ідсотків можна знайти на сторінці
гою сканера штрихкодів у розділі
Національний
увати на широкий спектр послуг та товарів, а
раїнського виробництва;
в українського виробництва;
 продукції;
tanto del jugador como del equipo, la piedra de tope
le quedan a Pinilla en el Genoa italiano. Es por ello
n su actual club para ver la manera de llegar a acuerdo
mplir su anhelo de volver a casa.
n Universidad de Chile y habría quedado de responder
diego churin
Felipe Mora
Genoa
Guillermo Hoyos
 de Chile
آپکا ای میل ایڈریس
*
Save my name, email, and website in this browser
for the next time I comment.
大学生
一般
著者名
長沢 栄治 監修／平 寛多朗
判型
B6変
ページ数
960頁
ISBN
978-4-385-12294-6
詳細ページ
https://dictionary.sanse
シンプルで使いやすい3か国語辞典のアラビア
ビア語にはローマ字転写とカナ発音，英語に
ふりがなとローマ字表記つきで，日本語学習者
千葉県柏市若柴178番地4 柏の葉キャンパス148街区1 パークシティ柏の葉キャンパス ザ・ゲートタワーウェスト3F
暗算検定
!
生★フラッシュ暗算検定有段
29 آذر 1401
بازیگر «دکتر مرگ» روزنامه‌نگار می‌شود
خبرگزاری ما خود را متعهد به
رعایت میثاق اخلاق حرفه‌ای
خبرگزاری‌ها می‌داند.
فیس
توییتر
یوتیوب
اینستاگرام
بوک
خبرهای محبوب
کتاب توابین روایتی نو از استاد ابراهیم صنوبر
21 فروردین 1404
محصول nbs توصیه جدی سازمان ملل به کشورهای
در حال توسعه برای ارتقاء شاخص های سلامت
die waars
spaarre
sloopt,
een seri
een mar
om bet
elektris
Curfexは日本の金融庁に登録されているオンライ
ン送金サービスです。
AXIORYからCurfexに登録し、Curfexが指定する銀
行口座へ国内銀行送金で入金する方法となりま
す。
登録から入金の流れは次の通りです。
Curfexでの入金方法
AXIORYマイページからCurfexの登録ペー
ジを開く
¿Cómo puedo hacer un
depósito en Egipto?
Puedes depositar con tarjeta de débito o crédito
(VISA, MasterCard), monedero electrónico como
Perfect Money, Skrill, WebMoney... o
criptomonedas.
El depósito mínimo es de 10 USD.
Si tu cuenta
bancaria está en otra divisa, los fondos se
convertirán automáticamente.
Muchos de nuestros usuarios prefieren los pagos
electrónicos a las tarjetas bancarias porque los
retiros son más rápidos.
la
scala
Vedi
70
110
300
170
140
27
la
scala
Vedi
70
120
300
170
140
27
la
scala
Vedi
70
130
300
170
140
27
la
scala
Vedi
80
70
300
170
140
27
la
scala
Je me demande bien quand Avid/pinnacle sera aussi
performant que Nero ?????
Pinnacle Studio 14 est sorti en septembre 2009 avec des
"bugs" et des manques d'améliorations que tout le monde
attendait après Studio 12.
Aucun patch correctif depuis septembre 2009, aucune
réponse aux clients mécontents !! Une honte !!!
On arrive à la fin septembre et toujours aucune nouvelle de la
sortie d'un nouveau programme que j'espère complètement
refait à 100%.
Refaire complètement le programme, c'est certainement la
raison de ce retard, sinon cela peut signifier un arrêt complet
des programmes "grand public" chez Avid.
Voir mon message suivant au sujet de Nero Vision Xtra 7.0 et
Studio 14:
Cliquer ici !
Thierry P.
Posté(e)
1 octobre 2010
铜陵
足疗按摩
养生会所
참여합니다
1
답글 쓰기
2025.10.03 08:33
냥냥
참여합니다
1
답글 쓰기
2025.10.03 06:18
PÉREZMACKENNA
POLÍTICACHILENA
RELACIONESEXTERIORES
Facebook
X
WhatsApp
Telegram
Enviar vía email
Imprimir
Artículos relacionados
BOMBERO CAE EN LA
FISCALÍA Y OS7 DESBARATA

▬▬▬

## Problem to solve
Copy the rows word for word, from the very first line up to and including the line containing "le quedan a".

## Answer for this exercise
ідсотків можна знайти на сторінці
гою сканера штрихкодів у розділі
Національний
увати на широкий спектр послуг та товарів, а
раїнського виробництва;
в українського виробництва;
 продукції;
tanto del jugador como del equipo, la piedra de tope
le quedan a Pinilla en el Genoa italiano. Es por ello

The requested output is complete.